Let's understand this, just for starters.

And I know that Nidal Malik Hasan was also crazy. But which suicide bomber, even one inspired by what the president continues to call the "Holy Koran," as if that nomenclature would moderate the hatred of America in the world of Islam, is not crazy? Stark raving crazy, in fact?

(Just like the assassination of Robert Kennedy, to begin at the beginning, was an act of jihad, as well. And Sirhan Sirhan was also nuts.)

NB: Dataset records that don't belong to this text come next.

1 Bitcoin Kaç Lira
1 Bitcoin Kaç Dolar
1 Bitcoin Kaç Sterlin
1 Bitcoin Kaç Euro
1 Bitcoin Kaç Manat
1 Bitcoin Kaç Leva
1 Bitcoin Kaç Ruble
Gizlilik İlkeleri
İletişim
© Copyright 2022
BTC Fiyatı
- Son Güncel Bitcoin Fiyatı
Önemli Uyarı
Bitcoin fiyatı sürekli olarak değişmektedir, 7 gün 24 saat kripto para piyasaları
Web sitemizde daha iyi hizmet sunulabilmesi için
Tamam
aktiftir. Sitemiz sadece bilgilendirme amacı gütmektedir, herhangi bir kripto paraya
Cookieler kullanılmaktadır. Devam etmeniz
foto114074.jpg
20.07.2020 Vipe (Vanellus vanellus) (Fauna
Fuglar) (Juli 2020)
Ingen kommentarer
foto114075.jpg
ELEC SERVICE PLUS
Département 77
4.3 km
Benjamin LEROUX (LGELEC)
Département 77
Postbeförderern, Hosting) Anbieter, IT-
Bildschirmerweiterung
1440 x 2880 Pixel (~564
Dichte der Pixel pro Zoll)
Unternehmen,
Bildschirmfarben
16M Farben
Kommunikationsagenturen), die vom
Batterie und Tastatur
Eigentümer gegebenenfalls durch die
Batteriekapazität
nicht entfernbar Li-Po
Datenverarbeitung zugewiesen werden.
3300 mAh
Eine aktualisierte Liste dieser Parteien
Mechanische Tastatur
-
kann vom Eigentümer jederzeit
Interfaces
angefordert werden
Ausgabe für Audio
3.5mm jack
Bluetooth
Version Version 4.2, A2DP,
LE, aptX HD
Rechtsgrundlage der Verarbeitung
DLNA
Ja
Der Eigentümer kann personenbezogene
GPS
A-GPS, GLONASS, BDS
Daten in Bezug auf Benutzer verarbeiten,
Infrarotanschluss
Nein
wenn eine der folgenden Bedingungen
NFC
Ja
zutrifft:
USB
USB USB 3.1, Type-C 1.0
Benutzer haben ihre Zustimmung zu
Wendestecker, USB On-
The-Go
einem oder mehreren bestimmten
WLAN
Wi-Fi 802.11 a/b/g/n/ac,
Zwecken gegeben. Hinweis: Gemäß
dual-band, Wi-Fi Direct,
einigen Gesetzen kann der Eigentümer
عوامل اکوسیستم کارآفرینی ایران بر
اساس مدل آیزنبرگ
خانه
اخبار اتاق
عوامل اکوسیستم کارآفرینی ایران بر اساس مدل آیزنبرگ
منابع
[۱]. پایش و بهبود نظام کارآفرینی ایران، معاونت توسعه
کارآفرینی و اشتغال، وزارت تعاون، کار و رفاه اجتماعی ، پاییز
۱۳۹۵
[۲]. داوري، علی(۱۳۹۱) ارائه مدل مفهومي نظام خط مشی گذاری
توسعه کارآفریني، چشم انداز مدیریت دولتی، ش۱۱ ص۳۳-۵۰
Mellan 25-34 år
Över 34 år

Jihad aside, how could this deeply troubled man about whose troubles his superiors were fully aware, be permitted to serve as a psychiatrist among men and women who, like he himself, were about to be sent to war ... or were returning from war? And not just any war. But a war in the Muslim orbit and actually fighting Muslim men and, lest we forget, Muslim ideas.

Come to think of it, if you had just returned from duty in Afghanistan or Iraq and having troubles readjusting to home, wouldn't you be a little freaked out that your decommissioning shrink was wearing native Arab dress as Hasan often did at Fort Hood?

We are now about to enter a period of dissimulation. Ours is a culture very edgy about discussing such matters lest someone in the room be offended or that our conclusions turn out to be, well, very uncomfortable.

In the meantime, don't forget that Nidal Malik Hasan murdered 13 men and women, 12 of them U.S. soldiers, and wounded 28 others. This is, for want of a better word, a massacre.